:: DATASET ENTRIES ::
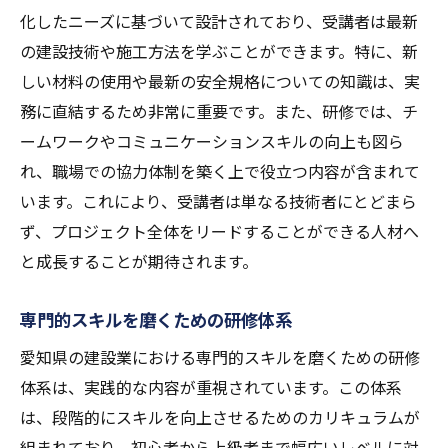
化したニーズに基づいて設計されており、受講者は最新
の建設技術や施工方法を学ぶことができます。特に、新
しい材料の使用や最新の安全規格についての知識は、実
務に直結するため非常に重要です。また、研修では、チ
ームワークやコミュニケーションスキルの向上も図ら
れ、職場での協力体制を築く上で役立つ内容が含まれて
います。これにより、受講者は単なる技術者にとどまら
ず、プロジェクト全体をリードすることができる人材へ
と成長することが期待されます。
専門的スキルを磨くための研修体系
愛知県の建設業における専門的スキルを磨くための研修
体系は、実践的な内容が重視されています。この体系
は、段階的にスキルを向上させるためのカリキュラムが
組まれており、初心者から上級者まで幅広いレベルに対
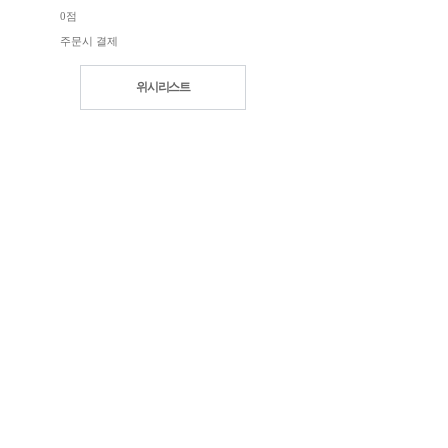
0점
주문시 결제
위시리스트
--
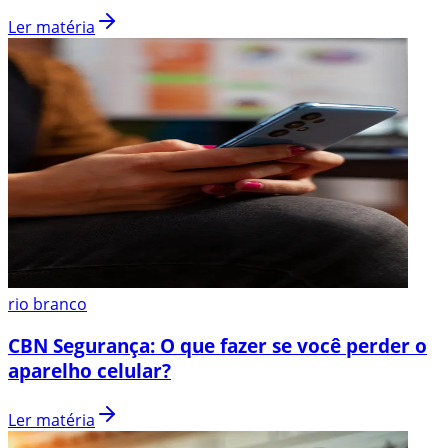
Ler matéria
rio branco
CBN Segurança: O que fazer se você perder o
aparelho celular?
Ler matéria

:: PROMPT ::
Write out, word for word, the lines that begin with the one containing "化したニーズに基づいて設計されており、受講者は最新" and end with the one containing "組まれており、初心者から上級者まで幅広いレベルに対", including both of those lines.

:: RESULT OF THIS TASK ::
化したニーズに基づいて設計されており、受講者は最新
の建設技術や施工方法を学ぶことができます。特に、新
しい材料の使用や最新の安全規格についての知識は、実
務に直結するため非常に重要です。また、研修では、チ
ームワークやコミュニケーションスキルの向上も図ら
れ、職場での協力体制を築く上で役立つ内容が含まれて
います。これにより、受講者は単なる技術者にとどまら
ず、プロジェクト全体をリードすることができる人材へ
と成長することが期待されます。
専門的スキルを磨くための研修体系
愛知県の建設業における専門的スキルを磨くための研修
体系は、実践的な内容が重視されています。この体系
は、段階的にスキルを向上させるためのカリキュラムが
組まれており、初心者から上級者まで幅広いレベルに対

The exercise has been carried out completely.